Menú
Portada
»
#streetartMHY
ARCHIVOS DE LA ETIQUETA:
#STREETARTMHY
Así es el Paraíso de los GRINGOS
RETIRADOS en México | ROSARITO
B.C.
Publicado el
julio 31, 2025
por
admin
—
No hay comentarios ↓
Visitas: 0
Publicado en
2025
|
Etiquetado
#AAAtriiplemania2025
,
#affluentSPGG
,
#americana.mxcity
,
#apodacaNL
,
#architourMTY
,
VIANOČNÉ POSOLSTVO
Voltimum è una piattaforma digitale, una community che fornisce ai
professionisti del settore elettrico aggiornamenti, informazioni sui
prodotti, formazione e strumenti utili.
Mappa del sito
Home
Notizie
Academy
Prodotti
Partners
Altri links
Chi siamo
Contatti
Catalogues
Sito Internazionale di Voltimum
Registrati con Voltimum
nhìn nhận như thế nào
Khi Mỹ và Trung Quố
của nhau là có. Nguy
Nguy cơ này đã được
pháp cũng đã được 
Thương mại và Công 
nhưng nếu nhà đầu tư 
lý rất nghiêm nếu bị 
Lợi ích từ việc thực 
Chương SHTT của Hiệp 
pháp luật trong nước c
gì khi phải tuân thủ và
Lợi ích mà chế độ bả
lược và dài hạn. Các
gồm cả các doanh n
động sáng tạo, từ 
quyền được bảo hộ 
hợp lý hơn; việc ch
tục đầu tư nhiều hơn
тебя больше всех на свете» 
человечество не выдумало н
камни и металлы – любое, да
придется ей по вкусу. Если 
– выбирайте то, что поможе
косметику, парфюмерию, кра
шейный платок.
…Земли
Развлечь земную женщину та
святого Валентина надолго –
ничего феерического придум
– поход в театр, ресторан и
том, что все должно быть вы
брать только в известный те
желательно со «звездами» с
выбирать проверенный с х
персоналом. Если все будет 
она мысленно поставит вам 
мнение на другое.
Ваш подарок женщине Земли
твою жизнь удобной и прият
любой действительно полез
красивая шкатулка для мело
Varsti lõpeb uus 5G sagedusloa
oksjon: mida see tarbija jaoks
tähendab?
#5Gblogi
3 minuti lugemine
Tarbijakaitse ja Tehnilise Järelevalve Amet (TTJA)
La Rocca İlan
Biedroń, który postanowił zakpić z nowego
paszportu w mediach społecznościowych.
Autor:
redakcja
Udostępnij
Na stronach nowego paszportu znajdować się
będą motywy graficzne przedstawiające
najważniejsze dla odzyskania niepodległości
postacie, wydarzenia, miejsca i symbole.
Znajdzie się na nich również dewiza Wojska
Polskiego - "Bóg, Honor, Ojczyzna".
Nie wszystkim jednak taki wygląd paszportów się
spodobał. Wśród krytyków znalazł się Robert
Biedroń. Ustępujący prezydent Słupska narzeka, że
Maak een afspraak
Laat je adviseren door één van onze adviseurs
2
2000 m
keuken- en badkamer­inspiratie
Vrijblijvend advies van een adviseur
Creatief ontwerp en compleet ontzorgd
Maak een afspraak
• • • •
__PROBLEM STATEMENT__. Can you recast every line in the rows above as a JSON list of strings, one string per line, leaving out blank lines?

__WORKED SOLUTION__.
[
  "Menú",
  "Portada",
  "»",
  "#streetartMHY",
  "ARCHIVOS DE LA ETIQUETA:",
  "#STREETARTMHY",
  "Así es el Paraíso de los GRINGOS",
  "RETIRADOS en México | ROSARITO",
  "B.C.",
  "Publicado el",
  "julio 31, 2025",
  "por",
  "admin",
  "—",
  "No hay comentarios ↓",
  "Visitas: 0",
  "Publicado en",
  "2025",
  "|",
  "Etiquetado",
  "#AAAtriiplemania2025",
  ",",
  "#affluentSPGG",
  ",",
  "#americana.mxcity",
  ",",
  "#apodacaNL",
  ",",
  "#architourMTY",
  ",",
  "VIANOČNÉ POSOLSTVO",
  "Voltimum è una piattaforma digitale, una community che fornisce ai",
  "professionisti del settore elettrico aggiornamenti, informazioni sui",
  "prodotti, formazione e strumenti utili.",
  "Mappa del sito",
  "Home",
  "Notizie",
  "Academy",
  "Prodotti",
  "Partners",
  "Altri links",
  "Chi siamo",
  "Contatti",
  "Catalogues",
  "Sito Internazionale di Voltimum",
  "Registrati con Voltimum",
  "nhìn nhận như thế nào",
  "Khi Mỹ và Trung Quố",
  "của nhau là có. Nguy",
  "Nguy cơ này đã được",
  "pháp cũng đã được ",
  "Thương mại và Công ",
  "nhưng nếu nhà đầu tư ",
  "lý rất nghiêm nếu bị ",
  "Lợi ích từ việc thực ",
  "Chương SHTT của Hiệp ",
  "pháp luật trong nước c",
  "gì khi phải tuân thủ và",
  "Lợi ích mà chế độ bả",
  "lược và dài hạn. Các",
  "gồm cả các doanh n",
  "động sáng tạo, từ ",
  "quyền được bảo hộ ",
  "hợp lý hơn; việc ch",
  "tục đầu tư nhiều hơn",
  "тебя больше всех на свете» ",
  "человечество не выдумало н",
  "камни и металлы – любое, да",
  "придется ей по вкусу. Если ",
  "– выбирайте то, что поможе",
  "косметику, парфюмерию, кра",
  "шейный платок.",
  "…Земли",
  "Развлечь земную женщину та",
  "святого Валентина надолго –",
  "ничего феерического придум",
  "– поход в театр, ресторан и",
  "том, что все должно быть вы",
  "брать только в известный те",
  "желательно со «звездами» с",
  "выбирать проверенный с х",
  "персоналом. Если все будет ",
  "она мысленно поставит вам ",
  "мнение на другое.",
  "Ваш подарок женщине Земли",
  "твою жизнь удобной и прият",
  "любой действительно полез",
  "красивая шкатулка для мело",
  "Varsti lõpeb uus 5G sagedusloa",
  "oksjon: mida see tarbija jaoks",
  "tähendab?",
  "#5Gblogi",
  "3 minuti lugemine",
  "Tarbijakaitse ja Tehnilise Järelevalve Amet (TTJA)",
  "La Rocca İlan",
  "Biedroń, który postanowił zakpić z nowego",
  "paszportu w mediach społecznościowych.",
  "Autor:",
  "redakcja",
  "Udostępnij",
  "Na stronach nowego paszportu znajdować się",
  "będą motywy graficzne przedstawiające",
  "najważniejsze dla odzyskania niepodległości",
  "postacie, wydarzenia, miejsca i symbole.",
  "Znajdzie się na nich również dewiza Wojska",
  "Polskiego - \"Bóg, Honor, Ojczyzna\".",
  "Nie wszystkim jednak taki wygląd paszportów się",
  "spodobał. Wśród krytyków znalazł się Robert",
  "Biedroń. Ustępujący prezydent Słupska narzeka, że",
  "Maak een afspraak",
  "Laat je adviseren door één van onze adviseurs",
  "2",
  "2000 m",
  "keuken- en badkamer­inspiratie",
  "Vrijblijvend advies van een adviseur",
  "Creatief ontwerp en compleet ontzorgd",
  "Maak een afspraak"
]